[EXERCISE DETAILS] Copy, without any change, the lines below from the first one up to and including the line with "-0.024539, -0.996282, 2.039751]]". Leave the pictures out of your copy.

= Beginning of Section =

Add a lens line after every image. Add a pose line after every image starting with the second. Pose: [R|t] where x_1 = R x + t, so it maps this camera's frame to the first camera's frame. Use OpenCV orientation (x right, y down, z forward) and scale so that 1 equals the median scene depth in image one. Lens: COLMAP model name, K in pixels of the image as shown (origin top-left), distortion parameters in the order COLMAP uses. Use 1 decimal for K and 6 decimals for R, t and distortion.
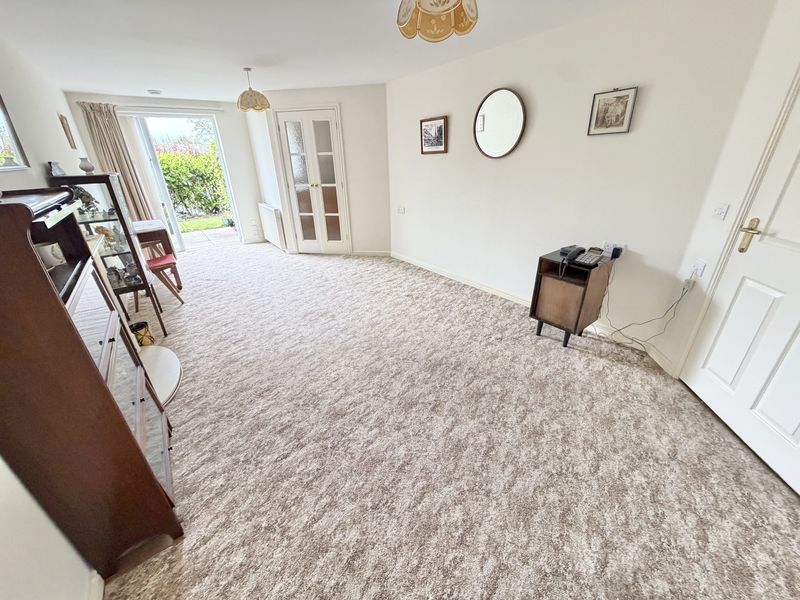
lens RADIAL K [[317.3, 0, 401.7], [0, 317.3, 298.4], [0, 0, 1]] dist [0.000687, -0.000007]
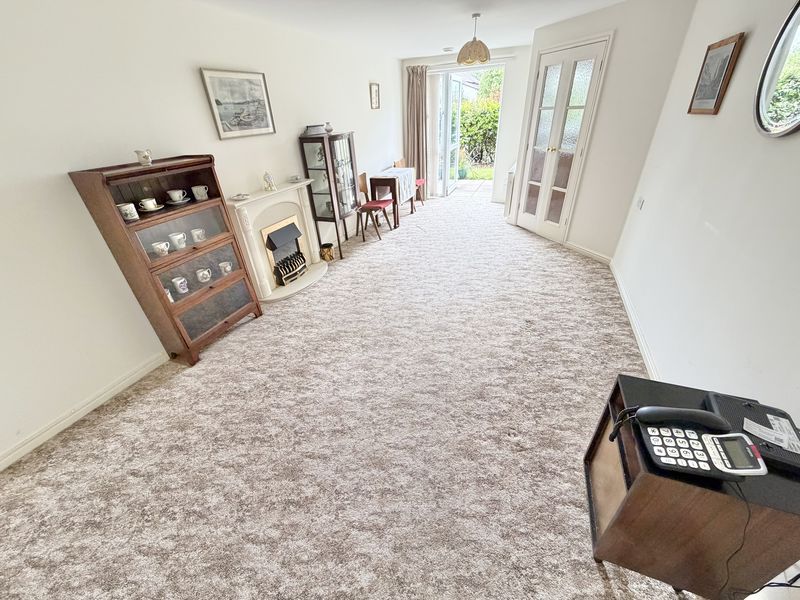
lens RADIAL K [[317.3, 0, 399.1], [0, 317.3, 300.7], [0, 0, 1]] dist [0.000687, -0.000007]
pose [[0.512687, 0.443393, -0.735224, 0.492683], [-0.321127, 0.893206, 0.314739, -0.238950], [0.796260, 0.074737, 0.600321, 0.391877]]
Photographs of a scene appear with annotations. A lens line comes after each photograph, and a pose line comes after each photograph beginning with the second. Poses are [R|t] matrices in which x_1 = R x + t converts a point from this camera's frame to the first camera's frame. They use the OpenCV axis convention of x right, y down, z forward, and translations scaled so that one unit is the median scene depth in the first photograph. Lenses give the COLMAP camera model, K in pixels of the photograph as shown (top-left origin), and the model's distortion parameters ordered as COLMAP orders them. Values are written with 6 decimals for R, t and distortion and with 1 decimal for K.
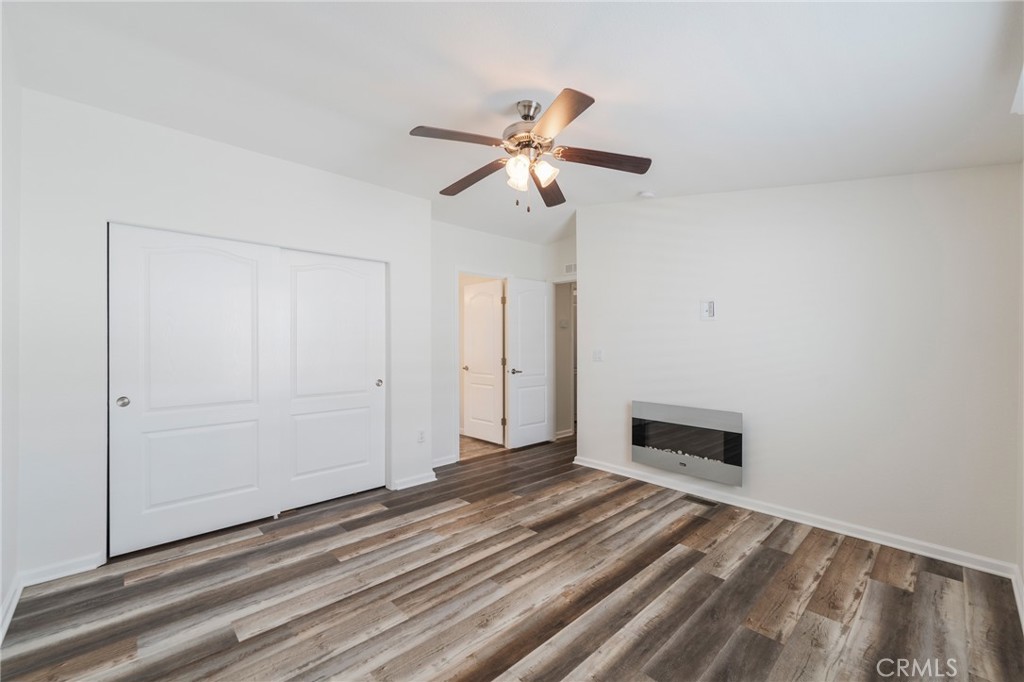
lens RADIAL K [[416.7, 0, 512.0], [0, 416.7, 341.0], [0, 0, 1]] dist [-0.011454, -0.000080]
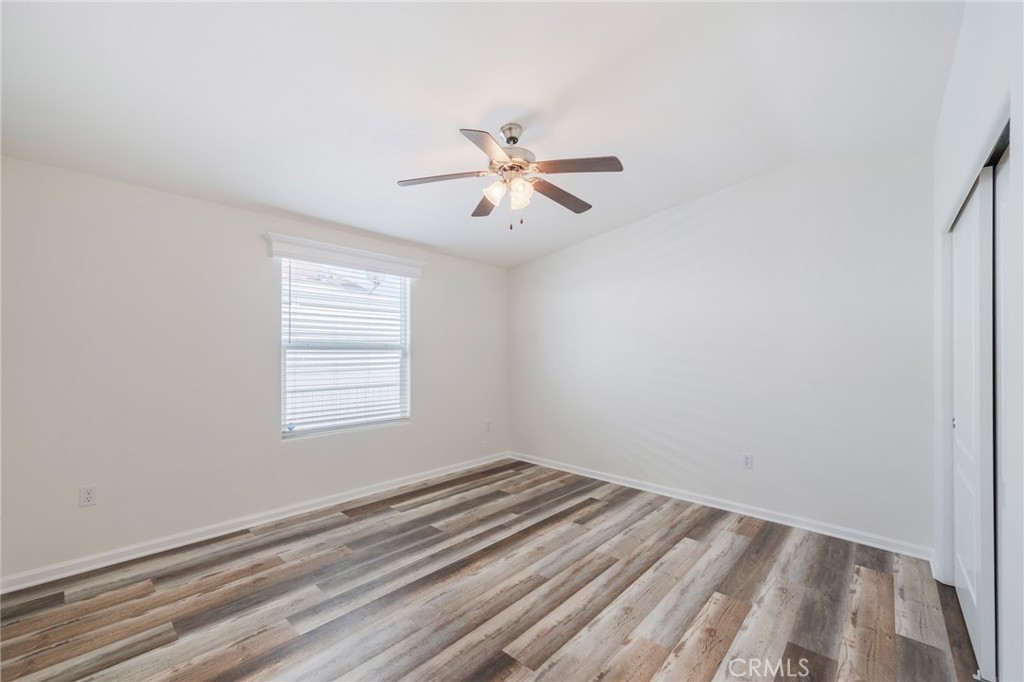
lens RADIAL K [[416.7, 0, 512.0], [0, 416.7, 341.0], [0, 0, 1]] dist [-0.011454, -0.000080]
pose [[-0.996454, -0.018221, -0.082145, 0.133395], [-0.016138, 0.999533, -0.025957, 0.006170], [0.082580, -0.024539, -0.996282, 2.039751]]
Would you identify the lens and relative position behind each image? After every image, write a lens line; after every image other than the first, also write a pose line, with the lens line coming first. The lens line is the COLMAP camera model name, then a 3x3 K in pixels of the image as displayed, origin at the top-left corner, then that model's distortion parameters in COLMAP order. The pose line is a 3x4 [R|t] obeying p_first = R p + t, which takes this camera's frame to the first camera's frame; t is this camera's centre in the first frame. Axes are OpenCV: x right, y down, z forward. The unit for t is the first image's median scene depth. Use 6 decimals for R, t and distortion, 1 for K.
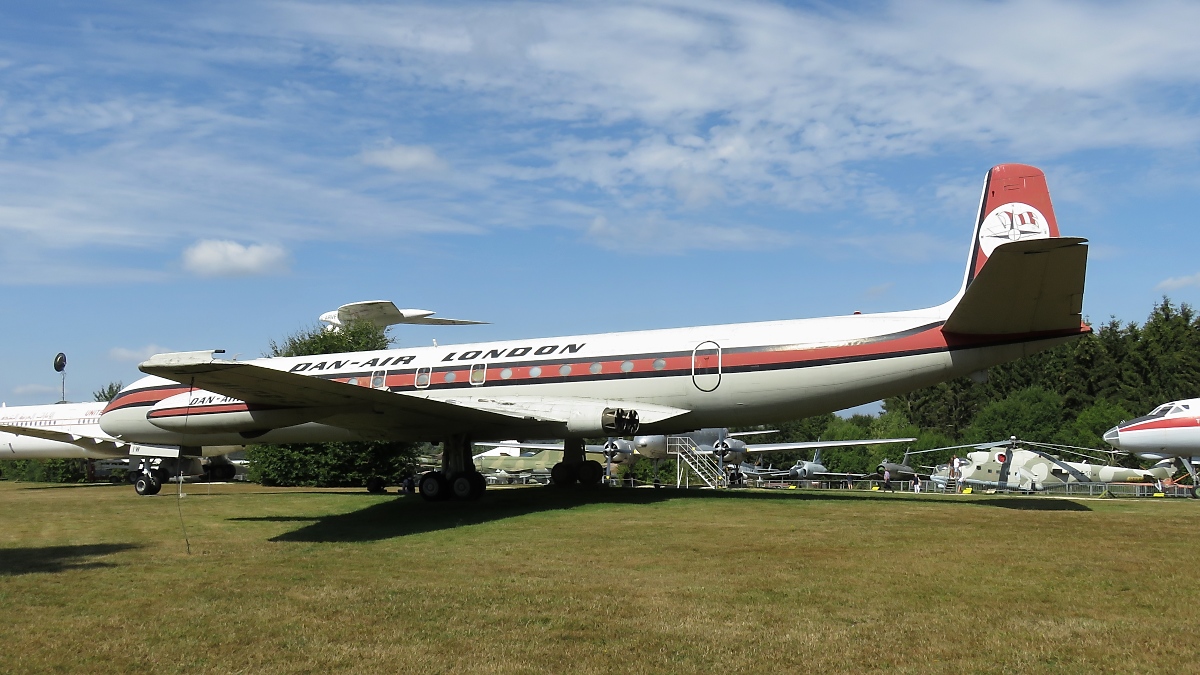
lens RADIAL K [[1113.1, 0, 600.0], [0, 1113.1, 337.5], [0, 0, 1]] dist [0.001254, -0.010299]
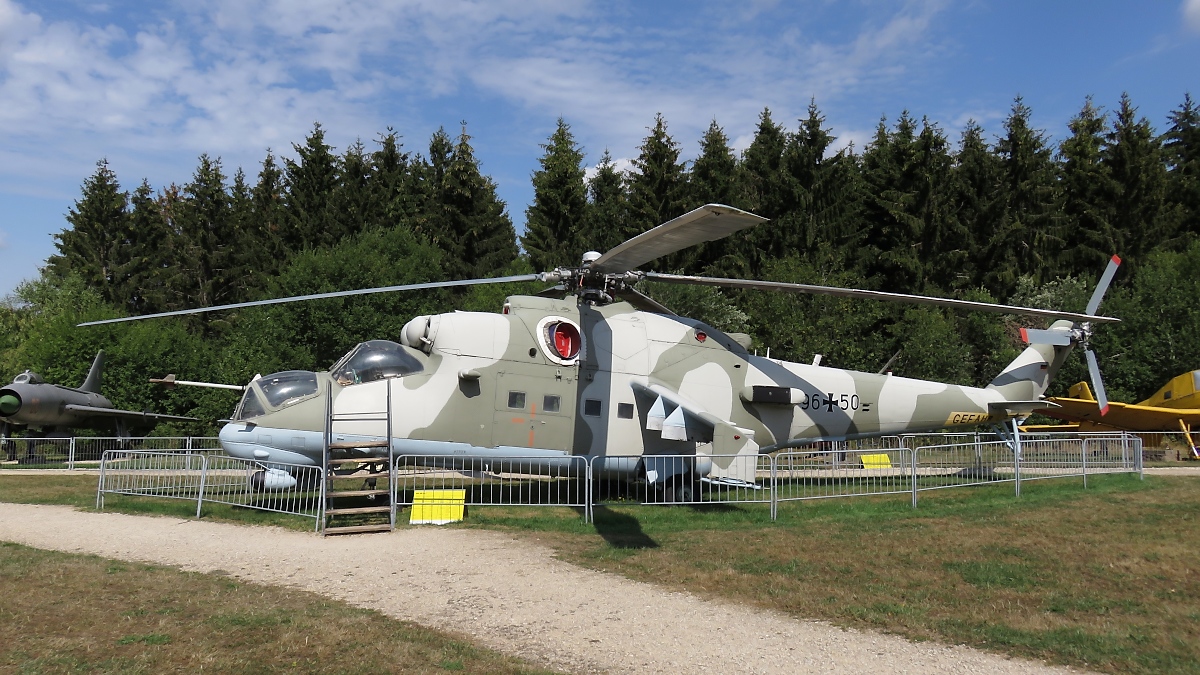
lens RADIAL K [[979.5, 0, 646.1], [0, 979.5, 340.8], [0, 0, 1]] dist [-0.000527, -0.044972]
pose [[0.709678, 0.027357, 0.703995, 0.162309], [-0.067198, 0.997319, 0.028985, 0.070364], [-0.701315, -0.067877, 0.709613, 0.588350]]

= End of Section =

[ANSWER TO THIS EXERCISE]
Add a lens line after every image. Add a pose line after every image starting with the second. Pose: [R|t] where x_1 = R x + t, so it maps this camera's frame to the first camera's frame. Use OpenCV orientation (x right, y down, z forward) and scale so that 1 equals the median scene depth in image one. Lens: COLMAP model name, K in pixels of the image as shown (origin top-left), distortion parameters in the order COLMAP uses. Use 1 decimal for K and 6 decimals for R, t and distortion.
lens RADIAL K [[317.3, 0, 401.7], [0, 317.3, 298.4], [0, 0, 1]] dist [0.000687, -0.000007]
lens RADIAL K [[317.3, 0, 399.1], [0, 317.3, 300.7], [0, 0, 1]] dist [0.000687, -0.000007]
pose [[0.512687, 0.443393, -0.735224, 0.492683], [-0.321127, 0.893206, 0.314739, -0.238950], [0.796260, 0.074737, 0.600321, 0.391877]]
Photographs of a scene appear with annotations. A lens line comes after each photograph, and a pose line comes after each photograph beginning with the second. Poses are [R|t] matrices in which x_1 = R x + t converts a point from this camera's frame to the first camera's frame. They use the OpenCV axis convention of x right, y down, z forward, and translations scaled so that one unit is the median scene depth in the first photograph. Lenses give the COLMAP camera model, K in pixels of the photograph as shown (top-left origin), and the model's distortion parameters ordered as COLMAP orders them. Values are written with 6 decimals for R, t and distortion and with 1 decimal for K.
lens RADIAL K [[416.7, 0, 512.0], [0, 416.7, 341.0], [0, 0, 1]] dist [-0.011454, -0.000080]
lens RADIAL K [[416.7, 0, 512.0], [0, 416.7, 341.0], [0, 0, 1]] dist [-0.011454, -0.000080]
pose [[-0.996454, -0.018221, -0.082145, 0.133395], [-0.016138, 0.999533, -0.025957, 0.006170], [0.082580, -0.024539, -0.996282, 2.039751]]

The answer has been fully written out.